Sometimes that’s all it takes. Although next time, dad, I’d appreciate it if you don’t send the email at 8:30 in the morning!

When things get worse

The third week of school is approaching . Typically, at the beginning of school , my tics increase, and then start to decrease after I get into the swing of things.

Well, I’ve certainly gotten into the swing of things, but my tics have not gotten better. In fact, they’ve gotten steadily worse .

It’s not easy having tics , especially ones that are visible. As I walk to class, I can feel people staring at me. I want to tell them “I’m not actually weird! I’m actually a really nice person !” But nobody wants to make friends with the girl who screams “HAGRIDS buttcrack” every few seconds.

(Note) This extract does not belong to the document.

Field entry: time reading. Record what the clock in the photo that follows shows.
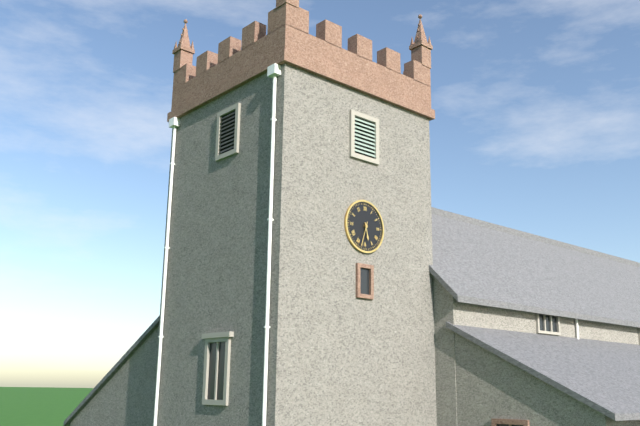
5:33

I fear that someone will confront me after I have my middle finger tic. I fear that the college won’t want me any more because I’m too much of a distraction. I fear that, even though my friends are soooo nice and supportive, they will tire of my tics quickly. I fear that people will think I’m faking, or just doing it for attention, since tics get better and worse and sometimes even go away for short periods of time.

I fear that people won’t understand that anything your body can do or say can be a tic, including SEEMINGLY purposeful movements and sounds , such as saying “the other day I went to the mall.” Even though it seems like a conversation starter, it’s actually a tic.

I know these fears are probably not valid. But thanks to OCD and anxiety, they’re not gonna go away. But a girl can dream, right?

Trials and errors, errors, and more errors

Do to you hate it when you think you’ve got everything out, but you don’t? (Profound, I know.)

I recently moved into a 1 bedroom apartment by myself to avoid the noise of having to live with others. My roommates last year were spectacular, but I wanted to try out living alone.

What could go wrong?

“Oh, our mistake. We had you down for a 4 bedroom again.”

“You can try to apply for a 1 bedroom again, we might have an opening.”

“Look, we have a 1 bed top floor open! Oh wait, we cleaned and prepped the wrong one. You’ll have to live underneath a bunch of stomping dinosaurs while you wait.”

“Yes, the unit is infested with black mold and puke stains, but at least there are no bugs…. Yet”

“Mail keys are overrated. Who needs mail anyways.”

“All our laundry card dispensers are broken. Ask your roommate if they have one. Oh, you don’t have a roommate? Too bad. Guess you’re gonna smell.”

NONE of this was a deal breaker, despite the obnoxiousness of it all. However, I moved into a top floor 1 bedroom to avoid noise since I have sensory processing issues. I wouldn’t mind that they built my apartment above the stairs if they had made the walls out of something other than cardboard and maybe, ya know, insulated it?

But they didn’t. And I can hear every footstep going up each of those three flights of laminate stairs. And I can hear every door open and close. And I can hear every thing you say to your roommate and your mom on the phone. And I have an ear infection from wearing earplugs and headphones 24/7.